A minha geração é a do remendo. Do remédio. Da mezinha. Desde que nasci, o meu país recebeu mais de 70 mil milhões de euros em fundos de coesão e não realizou praticamente nenhuma reforma digna desse nome. A confiança que os meus avós tiveram na melhoria das condições de vida dos seus filhos face à deles, está hoje, para os meus pais, dependente de um bilhete de avião para uma economia desenvolvida.
Honrar o 25 de Abril não é limitarmo-nos a herdá-lo. Qual é o legado que queremos construir? Eu gozo de liberdades que os meus avós, com a minha idade, só podiam imaginar. Mas também estou rodeado de jovens que não auferem sequer mil euros e para os quais a emancipação de ter uma casa para morar e formar família é apenas uma miragem.
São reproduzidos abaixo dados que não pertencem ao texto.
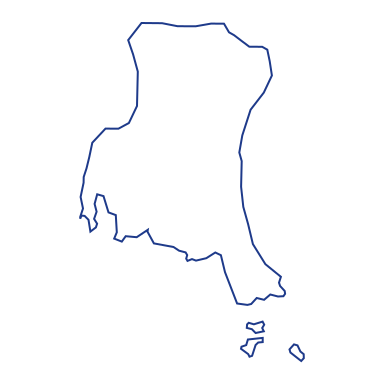 the district of Kwaksan, P'yŏngan-bukto, North Korea
{"feature_id": "82179303B20796163774072", "entity_name": "Kwaksan", "entity_type": "district", "adm_level": 2, "iso_a3": "PRK", "parent_name": "North Korea", "parent_adm1": "P'yŏngan-bukto", "projection": "orthographic", "projection_center": [125.081, 39.675], "detail": "fine", "context": "isolated", "style": "outline", "palette": "blue", "viewbox_px": 384, "rotation_deg": 0, "n_neighbors": 0, "source": "geoboundaries", "source_scale": "gbopen_adm2", "svg_char_len": 1555}
<svg xmlns="http://www.w3.org/2000/svg" viewBox="0 0 384 384"><path d="M267.3,49.7L262.2,46.8L249.3,46.7L241.7,41.0L234.1,35.2L229.0,32.3L224.0,23.7L211.1,23.6L195.6,26.3L177.5,26.2L162.1,23.2L141.5,23.0L128.2,40.1L133.1,54.4L137.8,71.6L137.4,88.8L137.0,106.0L128.9,123.0L118.4,128.7L105.5,128.6L92.3,142.7L89.3,157.0L86.5,168.4L83.7,177.0L83.6,182.7L80.6,197.0L83.0,208.5L80.2,217.0L80.2,218.7L81.5,215.6L84.6,215.9L88.5,219.8L90.4,231.6L95.9,227.4L97.1,223.7L94.1,218.9L96.6,211.7L94.6,203.9L97.2,194.3L103.5,196.1L108.5,212.4L115.8,215.1L116.8,232.3L114.2,238.6L121.8,241.6L125.7,236.2L136.7,237.2L138.8,235.8L147.8,229.8L147.5,231.7L153.9,243.4L173.5,247.0L179.1,250.7L185.6,252.4L187.2,255.1L186.2,258.6L187.5,260.9L192.0,259.1L196.0,260.6L206.3,258.2L215.3,252.5L220.9,255.2L225.0,272.2L225.4,273.2L237.1,303.5L247.4,304.9L251.2,304.0L256.7,298.0L264.1,299.8L270.3,294.5L278.0,296.5L283.4,296.2L285.1,293.8L284.7,291.0L280.1,286.0L279.0,282.7L280.9,276.8L265.4,264.2L252.9,244.1L248.1,224.1L243.3,206.9L241.1,186.8L241.7,161.1L239.3,152.5L242.3,135.4L250.6,109.7L263.8,92.6L271.9,75.5L269.7,61.2L267.3,49.7ZM252.1,355.8L255.6,345.0L258.2,342.5L262.7,342.1L262.7,337.9L247.9,339.5L246.2,345.1L241.5,346.7L241.0,348.8L248.2,354.1L249.5,356.7L252.1,355.8ZM303.8,358.2L303.7,354.2L300.4,351.5L297.5,345.4L294.0,344.4L289.5,349.4L290.4,352.5L301.2,361.0L303.8,358.2ZM262.6,321.6L253.9,324.3L248.7,322.8L247.1,324.4L246.8,327.9L251.9,329.2L255.6,333.0L263.8,331.3L262.2,328.0L264.2,324.7L262.6,321.6Z" fill="none" stroke="#1e3a8a" stroke-width="2"/></svg>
A liberdade herda-se, mas também se constrói e se expande.
A coragem e a ambição que estiveram na base do 25 de Abril de 1974 e da sucessão de eventos que espoletou têm de continuar a pautar a nossa conduta política. Uma vontade inabalável de libertar o indivíduo das amarras que o prendem e caminhar em direção ao desenvolvimento, à prosperidade, à democracia plena. Tem de ser possível uma nova onda de crescimento como aquela a que os meus pais e avós assistiram.
O 25 de Abril é nosso por direito. Mas também é nosso dever.